Jim wrote:
My pleasure. I've thought a lot about skills, with some of the same fundamental questions you've raised (like your blog post where you mention weapons/combat being separated from the rest of the system). I had not made the leap you did you just having different tracks - like the BAB. So what you've ended up with is kind of a mix of the two approaches. It's interesting.
Thanks! Hopefully, it cuts down on prep time.
Jim wrote:
Nice - much cleaner.
1) You might want to keep the idea of things you can and can't use untrained - depends on how specific you want to get.
I am, kind of. Things the DM determines should not be done untrained *might* be "unlocked", at the DM's discretion, through drama points. A short cut that you be functional for most situations.
Jim wrote:
2) I would remove the "Your class skills" from the description of Trained. If I take what you mean correctly, it's true that your class will include skills in which you are trained. But after character creation, is this distinction important?
It isn't. You're right.
Language, language, language. I have to keep on paying attention to that sort of stuff. Excellent suggestion, man!
Jim wrote:
3) This brings up the question - and maybe you've answered it and I lost it along the way, but how does "level up" affect these things? Do you get points to buy things up to another track? Do class skills get improved?

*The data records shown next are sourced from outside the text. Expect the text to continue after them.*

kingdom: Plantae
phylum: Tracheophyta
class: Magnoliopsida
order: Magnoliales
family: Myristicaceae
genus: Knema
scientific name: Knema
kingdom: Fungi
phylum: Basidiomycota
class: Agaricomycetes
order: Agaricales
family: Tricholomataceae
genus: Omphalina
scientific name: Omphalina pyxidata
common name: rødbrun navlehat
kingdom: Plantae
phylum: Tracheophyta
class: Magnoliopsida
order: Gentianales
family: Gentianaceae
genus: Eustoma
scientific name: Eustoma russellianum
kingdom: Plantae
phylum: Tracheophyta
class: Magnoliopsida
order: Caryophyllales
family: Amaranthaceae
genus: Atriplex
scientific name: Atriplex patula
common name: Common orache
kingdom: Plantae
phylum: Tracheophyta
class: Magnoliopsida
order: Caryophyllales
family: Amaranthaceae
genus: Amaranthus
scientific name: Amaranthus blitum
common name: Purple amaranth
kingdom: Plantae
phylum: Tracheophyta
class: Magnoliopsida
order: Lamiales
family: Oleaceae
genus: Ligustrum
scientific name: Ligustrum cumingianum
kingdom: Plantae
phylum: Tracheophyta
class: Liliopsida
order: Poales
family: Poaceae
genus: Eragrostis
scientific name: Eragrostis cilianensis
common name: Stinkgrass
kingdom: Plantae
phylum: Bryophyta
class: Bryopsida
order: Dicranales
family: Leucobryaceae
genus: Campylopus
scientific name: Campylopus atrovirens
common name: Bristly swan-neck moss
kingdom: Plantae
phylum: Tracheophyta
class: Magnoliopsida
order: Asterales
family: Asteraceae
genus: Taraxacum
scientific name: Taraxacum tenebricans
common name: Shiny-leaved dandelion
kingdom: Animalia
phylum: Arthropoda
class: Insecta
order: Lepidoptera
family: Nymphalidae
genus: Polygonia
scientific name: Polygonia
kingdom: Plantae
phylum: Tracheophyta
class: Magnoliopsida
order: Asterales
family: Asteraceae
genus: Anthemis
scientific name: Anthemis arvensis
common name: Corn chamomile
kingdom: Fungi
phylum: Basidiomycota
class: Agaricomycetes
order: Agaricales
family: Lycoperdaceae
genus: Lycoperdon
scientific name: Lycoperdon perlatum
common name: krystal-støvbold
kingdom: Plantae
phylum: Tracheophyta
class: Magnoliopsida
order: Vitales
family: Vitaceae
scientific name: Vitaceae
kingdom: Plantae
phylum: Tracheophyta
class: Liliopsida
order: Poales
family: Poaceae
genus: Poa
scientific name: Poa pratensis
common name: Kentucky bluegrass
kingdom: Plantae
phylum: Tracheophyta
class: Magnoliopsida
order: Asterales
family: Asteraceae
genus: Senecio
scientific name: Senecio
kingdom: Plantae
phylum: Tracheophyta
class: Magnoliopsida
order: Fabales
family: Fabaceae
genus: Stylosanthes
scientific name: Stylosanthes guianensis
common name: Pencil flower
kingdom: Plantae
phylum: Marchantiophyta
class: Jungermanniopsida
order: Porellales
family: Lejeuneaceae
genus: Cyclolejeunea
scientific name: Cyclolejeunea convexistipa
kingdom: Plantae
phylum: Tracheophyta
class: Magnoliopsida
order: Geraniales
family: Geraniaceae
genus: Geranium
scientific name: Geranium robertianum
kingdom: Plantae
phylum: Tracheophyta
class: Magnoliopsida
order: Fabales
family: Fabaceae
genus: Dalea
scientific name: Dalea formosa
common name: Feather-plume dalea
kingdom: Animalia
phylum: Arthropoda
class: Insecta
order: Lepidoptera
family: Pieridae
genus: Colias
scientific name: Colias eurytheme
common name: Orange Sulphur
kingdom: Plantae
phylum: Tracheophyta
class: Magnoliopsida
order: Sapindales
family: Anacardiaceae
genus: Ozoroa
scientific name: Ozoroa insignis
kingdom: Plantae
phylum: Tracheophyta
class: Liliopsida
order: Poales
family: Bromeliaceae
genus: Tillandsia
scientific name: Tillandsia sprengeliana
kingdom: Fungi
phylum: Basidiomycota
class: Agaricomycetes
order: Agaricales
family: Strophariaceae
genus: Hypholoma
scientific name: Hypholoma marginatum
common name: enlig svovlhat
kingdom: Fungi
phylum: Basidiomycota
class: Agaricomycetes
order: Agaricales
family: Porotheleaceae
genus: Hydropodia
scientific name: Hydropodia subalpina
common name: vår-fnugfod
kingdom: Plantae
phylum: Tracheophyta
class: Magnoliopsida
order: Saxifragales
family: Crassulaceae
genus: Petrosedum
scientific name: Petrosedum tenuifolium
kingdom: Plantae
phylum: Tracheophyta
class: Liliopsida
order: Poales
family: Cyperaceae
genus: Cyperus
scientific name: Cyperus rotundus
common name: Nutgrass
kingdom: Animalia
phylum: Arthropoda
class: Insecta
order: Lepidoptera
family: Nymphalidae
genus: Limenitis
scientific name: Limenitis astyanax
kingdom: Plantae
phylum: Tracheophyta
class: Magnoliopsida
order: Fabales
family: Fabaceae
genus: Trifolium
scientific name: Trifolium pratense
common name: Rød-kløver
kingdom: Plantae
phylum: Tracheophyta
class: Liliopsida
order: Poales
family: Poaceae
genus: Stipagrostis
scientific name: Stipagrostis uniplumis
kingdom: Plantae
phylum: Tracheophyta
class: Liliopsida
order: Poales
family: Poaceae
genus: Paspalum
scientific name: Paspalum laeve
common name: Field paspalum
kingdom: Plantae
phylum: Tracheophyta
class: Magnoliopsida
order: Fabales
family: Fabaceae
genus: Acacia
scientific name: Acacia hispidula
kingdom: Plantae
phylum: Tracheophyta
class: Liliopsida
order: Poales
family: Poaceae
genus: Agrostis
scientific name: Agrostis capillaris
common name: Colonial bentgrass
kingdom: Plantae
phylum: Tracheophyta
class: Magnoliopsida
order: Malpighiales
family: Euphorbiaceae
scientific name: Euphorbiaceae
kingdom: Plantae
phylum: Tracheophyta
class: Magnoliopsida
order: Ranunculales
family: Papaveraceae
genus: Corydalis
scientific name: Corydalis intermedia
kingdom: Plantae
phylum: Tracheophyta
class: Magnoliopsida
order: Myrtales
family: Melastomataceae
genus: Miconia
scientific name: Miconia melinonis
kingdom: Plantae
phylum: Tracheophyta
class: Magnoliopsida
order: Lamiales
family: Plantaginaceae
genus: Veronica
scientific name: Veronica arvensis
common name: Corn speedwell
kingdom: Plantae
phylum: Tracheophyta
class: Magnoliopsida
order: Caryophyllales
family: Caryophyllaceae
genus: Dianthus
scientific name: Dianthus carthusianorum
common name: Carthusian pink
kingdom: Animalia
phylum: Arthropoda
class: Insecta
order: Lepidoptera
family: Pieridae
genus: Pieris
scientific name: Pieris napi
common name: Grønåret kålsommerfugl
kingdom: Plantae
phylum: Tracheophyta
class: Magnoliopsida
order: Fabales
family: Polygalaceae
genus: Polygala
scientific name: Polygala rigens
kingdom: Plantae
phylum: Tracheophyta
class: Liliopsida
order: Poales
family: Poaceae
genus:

I keep going back and forth. Keep in mind, a main goal is to have a somewhat more elegant and flexible "old school, classic D&D". Part of that is keeping things simple so that you can easily pick it up, learn it and add stuff. In classic D&D, skills were kind of an afterthought.
The part of me that played GURPS, Hero and many other complex systems for years wants to have more skill rules. The part of me that wants a classic D&D says I'm already giving more than enough options. As written, it looks like characters have to buy or decide on specialties. And I am undecided whether you can buy additional skills. I'm tempted to have that option but it will be very, very few.
These are broad skill categories anyway. Each one makes for a considerable body of knowledge.
I think optimization and uniqueness will come primarily from alignment and "feats".
I'm starting to attack classes today. It's proving more challenging than I thought.